People photos with keypoints:
========================
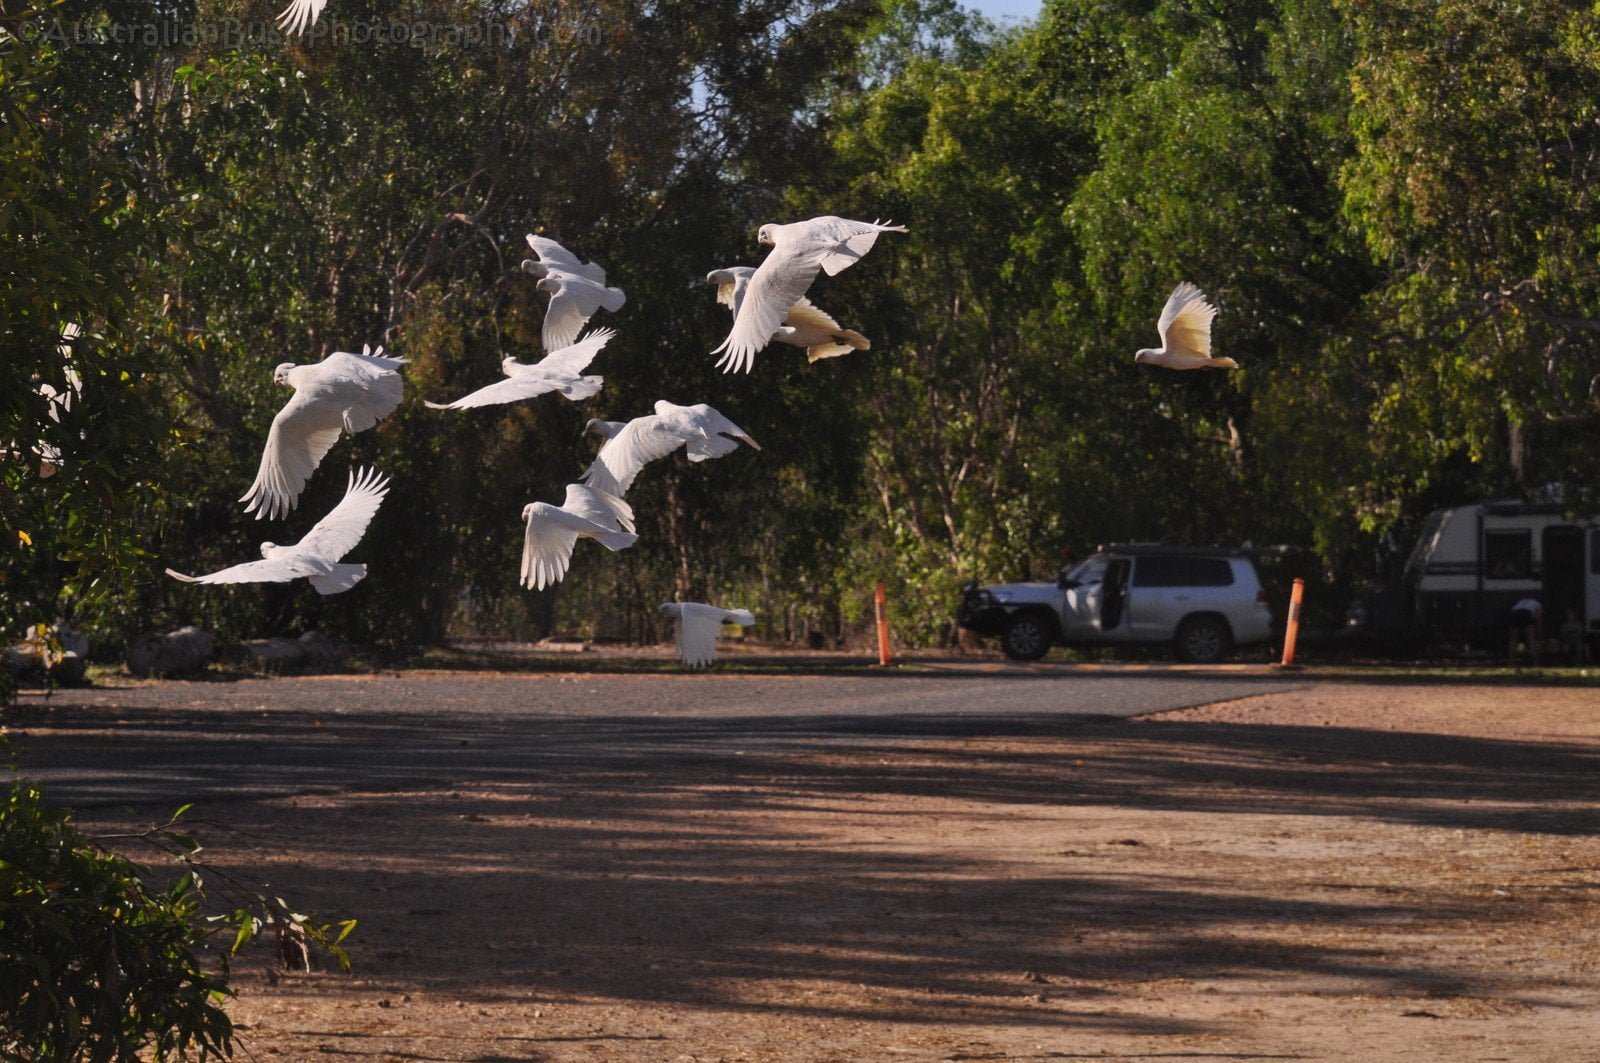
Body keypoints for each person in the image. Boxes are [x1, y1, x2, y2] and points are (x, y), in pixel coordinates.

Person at [1508, 596, 1542, 666]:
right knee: (1531, 639)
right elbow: (1538, 619)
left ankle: (1511, 662)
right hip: (1526, 613)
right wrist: (1538, 632)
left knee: (1514, 639)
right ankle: (1536, 662)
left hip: (1513, 613)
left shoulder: (1521, 602)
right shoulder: (1538, 604)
========================
DESCRIPTION OF THE TASK — Retype exactly, please, only the lines of the entries that run from the one containing "left ankle: (1511, 662)" to the last.

EXPECTED ANSWER —
left ankle: (1511, 662)
right hip: (1526, 613)
right wrist: (1538, 632)
left knee: (1514, 639)
right ankle: (1536, 662)
left hip: (1513, 613)
left shoulder: (1521, 602)
right shoulder: (1538, 604)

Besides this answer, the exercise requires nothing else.